(TEXT SHOWN)
I have heard it said that everyone will eventually have 15 minutes of fame. It never occurred to me as I was watching one of those afternoon TV talk shows that one day I would make my presence known on the stage. I watched the people, some of the shows seemed entirely too outrageous, people fighting and yelling at each other. How could they do that? Some of the shows gave the impression that they were there to help out those who were in need. It was one of those shows that was suggested to me by a good friend, she insisted that I give them a call. She new what I was going thru with my teenage daughter, it would be just the thing we needed to set her right.
Rather than call, I did an online application giving as much detail as was possible in the little box that was provided. Within 3 days I received a phone call from the show. They asked me a few questions, I gave the best answers that I could. It was my daughter they wanted to speak with next, and she was instructed to go to a room in the house where I couldn’t interfere. I looked at it this way, if doing back flips in my back yard would help out my daughter, then watch out world, cause back flips would be on my agenda.
Whatever my daughter said, must have convinced them that she would be an appropriate candidate for a Talk Show. They got me back on the phone to make arrangements, they asked me a few questions, one of them being did I have any black teeth. Well, I embarrassingly admitted I did have one tooth, to the side, that had long since died. Due to circumstances beyond my control, I had been unable to have this tooth fixed. Not a problem they assured me, it would be taken care of by their Dentist. Well, ‘isn’t that something’ I thought, they care enough about us to look after our teeth. My bubble of comfort was quickly burst, it was explained that black teeth show up badly on television. Oh, well I guess appearances must be everything in television.

(RECORDED INFORMATION)
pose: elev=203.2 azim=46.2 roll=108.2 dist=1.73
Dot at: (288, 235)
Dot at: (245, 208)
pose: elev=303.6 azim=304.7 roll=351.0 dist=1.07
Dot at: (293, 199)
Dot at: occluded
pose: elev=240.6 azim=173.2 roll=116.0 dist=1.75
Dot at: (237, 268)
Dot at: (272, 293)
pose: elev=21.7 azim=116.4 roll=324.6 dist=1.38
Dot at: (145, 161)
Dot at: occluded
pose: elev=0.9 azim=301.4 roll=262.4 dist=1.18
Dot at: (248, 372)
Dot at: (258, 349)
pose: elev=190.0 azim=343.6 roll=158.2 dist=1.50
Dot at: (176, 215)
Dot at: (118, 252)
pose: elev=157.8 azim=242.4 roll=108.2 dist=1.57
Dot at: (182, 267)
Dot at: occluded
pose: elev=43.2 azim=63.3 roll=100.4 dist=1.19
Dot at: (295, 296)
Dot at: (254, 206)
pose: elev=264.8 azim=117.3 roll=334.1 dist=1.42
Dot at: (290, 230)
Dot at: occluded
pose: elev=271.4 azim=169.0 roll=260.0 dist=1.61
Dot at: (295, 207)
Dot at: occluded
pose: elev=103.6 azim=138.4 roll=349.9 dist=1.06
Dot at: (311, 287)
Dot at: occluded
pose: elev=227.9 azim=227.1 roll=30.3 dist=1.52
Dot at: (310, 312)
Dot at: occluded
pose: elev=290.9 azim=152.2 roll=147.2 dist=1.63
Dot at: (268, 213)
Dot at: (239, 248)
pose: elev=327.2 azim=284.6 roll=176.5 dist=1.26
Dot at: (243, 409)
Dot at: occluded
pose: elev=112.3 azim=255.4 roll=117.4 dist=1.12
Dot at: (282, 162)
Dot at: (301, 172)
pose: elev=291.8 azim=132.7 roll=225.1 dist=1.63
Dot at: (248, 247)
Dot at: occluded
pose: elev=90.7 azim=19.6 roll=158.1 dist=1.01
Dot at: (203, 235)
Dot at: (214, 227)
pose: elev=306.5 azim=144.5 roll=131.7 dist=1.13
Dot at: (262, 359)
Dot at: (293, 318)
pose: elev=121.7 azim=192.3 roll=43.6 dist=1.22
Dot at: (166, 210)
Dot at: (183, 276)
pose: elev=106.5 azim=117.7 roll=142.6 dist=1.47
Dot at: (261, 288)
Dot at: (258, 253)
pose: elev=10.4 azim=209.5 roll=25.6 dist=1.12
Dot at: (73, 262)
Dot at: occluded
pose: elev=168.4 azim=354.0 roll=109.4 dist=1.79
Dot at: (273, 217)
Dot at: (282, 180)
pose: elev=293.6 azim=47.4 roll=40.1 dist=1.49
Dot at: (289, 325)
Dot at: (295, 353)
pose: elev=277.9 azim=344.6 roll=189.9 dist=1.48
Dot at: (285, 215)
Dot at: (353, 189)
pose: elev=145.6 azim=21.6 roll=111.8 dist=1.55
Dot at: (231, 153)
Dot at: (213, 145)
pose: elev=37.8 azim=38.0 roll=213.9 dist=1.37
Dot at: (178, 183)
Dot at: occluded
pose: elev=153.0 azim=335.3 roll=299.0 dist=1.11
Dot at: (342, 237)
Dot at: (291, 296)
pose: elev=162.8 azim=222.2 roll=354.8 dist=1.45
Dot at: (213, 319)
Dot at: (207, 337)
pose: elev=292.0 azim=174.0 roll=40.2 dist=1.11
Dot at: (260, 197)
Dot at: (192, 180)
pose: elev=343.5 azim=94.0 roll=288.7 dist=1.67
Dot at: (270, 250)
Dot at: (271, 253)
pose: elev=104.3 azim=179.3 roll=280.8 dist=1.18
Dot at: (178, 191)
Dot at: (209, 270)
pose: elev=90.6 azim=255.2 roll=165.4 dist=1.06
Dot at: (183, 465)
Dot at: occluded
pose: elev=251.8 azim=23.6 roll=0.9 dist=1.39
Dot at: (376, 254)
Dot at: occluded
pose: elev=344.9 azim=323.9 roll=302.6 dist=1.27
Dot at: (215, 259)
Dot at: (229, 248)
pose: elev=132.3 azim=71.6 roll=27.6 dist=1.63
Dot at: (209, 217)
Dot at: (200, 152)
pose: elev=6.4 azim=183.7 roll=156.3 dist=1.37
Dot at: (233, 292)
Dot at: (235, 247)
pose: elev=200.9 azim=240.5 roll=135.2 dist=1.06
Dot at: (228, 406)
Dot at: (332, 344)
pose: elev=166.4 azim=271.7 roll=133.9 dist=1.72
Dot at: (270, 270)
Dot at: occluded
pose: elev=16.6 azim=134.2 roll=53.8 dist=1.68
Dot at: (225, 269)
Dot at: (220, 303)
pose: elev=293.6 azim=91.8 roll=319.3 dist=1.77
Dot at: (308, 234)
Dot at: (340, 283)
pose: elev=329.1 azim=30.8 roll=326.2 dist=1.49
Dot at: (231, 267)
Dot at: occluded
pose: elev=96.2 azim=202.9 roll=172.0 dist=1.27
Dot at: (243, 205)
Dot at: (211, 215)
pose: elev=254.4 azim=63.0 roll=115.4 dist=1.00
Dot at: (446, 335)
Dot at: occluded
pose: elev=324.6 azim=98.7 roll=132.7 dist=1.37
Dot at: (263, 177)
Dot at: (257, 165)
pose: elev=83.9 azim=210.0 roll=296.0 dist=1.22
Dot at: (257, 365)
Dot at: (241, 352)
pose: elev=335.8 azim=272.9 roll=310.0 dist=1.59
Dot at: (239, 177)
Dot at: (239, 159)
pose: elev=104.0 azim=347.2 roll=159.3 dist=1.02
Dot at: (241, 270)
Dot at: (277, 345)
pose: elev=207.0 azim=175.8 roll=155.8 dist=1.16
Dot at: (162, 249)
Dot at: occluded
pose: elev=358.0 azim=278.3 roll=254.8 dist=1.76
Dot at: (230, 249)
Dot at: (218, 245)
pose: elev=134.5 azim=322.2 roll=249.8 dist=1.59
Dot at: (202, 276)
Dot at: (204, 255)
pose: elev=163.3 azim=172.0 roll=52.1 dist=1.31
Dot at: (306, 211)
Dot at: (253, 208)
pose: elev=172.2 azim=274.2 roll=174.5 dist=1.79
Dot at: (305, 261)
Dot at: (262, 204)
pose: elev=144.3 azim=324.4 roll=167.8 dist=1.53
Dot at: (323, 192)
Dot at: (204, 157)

(TO DO)
(1) In the account of appearing on a talk show, which words, apart from the pronoun "I", start with a capital letter even though they do not begin a sentence?
(2) Rewrite the records, starting with their first line and going on through the line with "Dot at: (353, 189)". Switch "dist" to "distance" and leave everything else unchanged.

(ANSWERS FOR THIS EXERCISE)
(1) TV, Talk, Show, Dentist

(2)
pose: elev=203.2 azim=46.2 roll=108.2 distance=1.73
Dot at: (288, 235)
Dot at: (245, 208)
pose: elev=303.6 azim=304.7 roll=351.0 distance=1.07
Dot at: (293, 199)
Dot at: occluded
pose: elev=240.6 azim=173.2 roll=116.0 distance=1.75
Dot at: (237, 268)
Dot at: (272, 293)
pose: elev=21.7 azim=116.4 roll=324.6 distance=1.38
Dot at: (145, 161)
Dot at: occluded
pose: elev=0.9 azim=301.4 roll=262.4 distance=1.18
Dot at: (248, 372)
Dot at: (258, 349)
pose: elev=190.0 azim=343.6 roll=158.2 distance=1.50
Dot at: (176, 215)
Dot at: (118, 252)
pose: elev=157.8 azim=242.4 roll=108.2 distance=1.57
Dot at: (182, 267)
Dot at: occluded
pose: elev=43.2 azim=63.3 roll=100.4 distance=1.19
Dot at: (295, 296)
Dot at: (254, 206)
pose: elev=264.8 azim=117.3 roll=334.1 distance=1.42
Dot at: (290, 230)
Dot at: occluded
pose: elev=271.4 azim=169.0 roll=260.0 distance=1.61
Dot at: (295, 207)
Dot at: occluded
pose: elev=103.6 azim=138.4 roll=349.9 distance=1.06
Dot at: (311, 287)
Dot at: occluded
pose: elev=227.9 azim=227.1 roll=30.3 distance=1.52
Dot at: (310, 312)
Dot at: occluded
pose: elev=290.9 azim=152.2 roll=147.2 distance=1.63
Dot at: (268, 213)
Dot at: (239, 248)
pose: elev=327.2 azim=284.6 roll=176.5 distance=1.26
Dot at: (243, 409)
Dot at: occluded
pose: elev=112.3 azim=255.4 roll=117.4 distance=1.12
Dot at: (282, 162)
Dot at: (301, 172)
pose: elev=291.8 azim=132.7 roll=225.1 distance=1.63
Dot at: (248, 247)
Dot at: occluded
pose: elev=90.7 azim=19.6 roll=158.1 distance=1.01
Dot at: (203, 235)
Dot at: (214, 227)
pose: elev=306.5 azim=144.5 roll=131.7 distance=1.13
Dot at: (262, 359)
Dot at: (293, 318)
pose: elev=121.7 azim=192.3 roll=43.6 distance=1.22
Dot at: (166, 210)
Dot at: (183, 276)
pose: elev=106.5 azim=117.7 roll=142.6 distance=1.47
Dot at: (261, 288)
Dot at: (258, 253)
pose: elev=10.4 azim=209.5 roll=25.6 distance=1.12
Dot at: (73, 262)
Dot at: occluded
pose: elev=168.4 azim=354.0 roll=109.4 distance=1.79
Dot at: (273, 217)
Dot at: (282, 180)
pose: elev=293.6 azim=47.4 roll=40.1 distance=1.49
Dot at: (289, 325)
Dot at: (295, 353)
pose: elev=277.9 azim=344.6 roll=189.9 distance=1.48
Dot at: (285, 215)
Dot at: (353, 189)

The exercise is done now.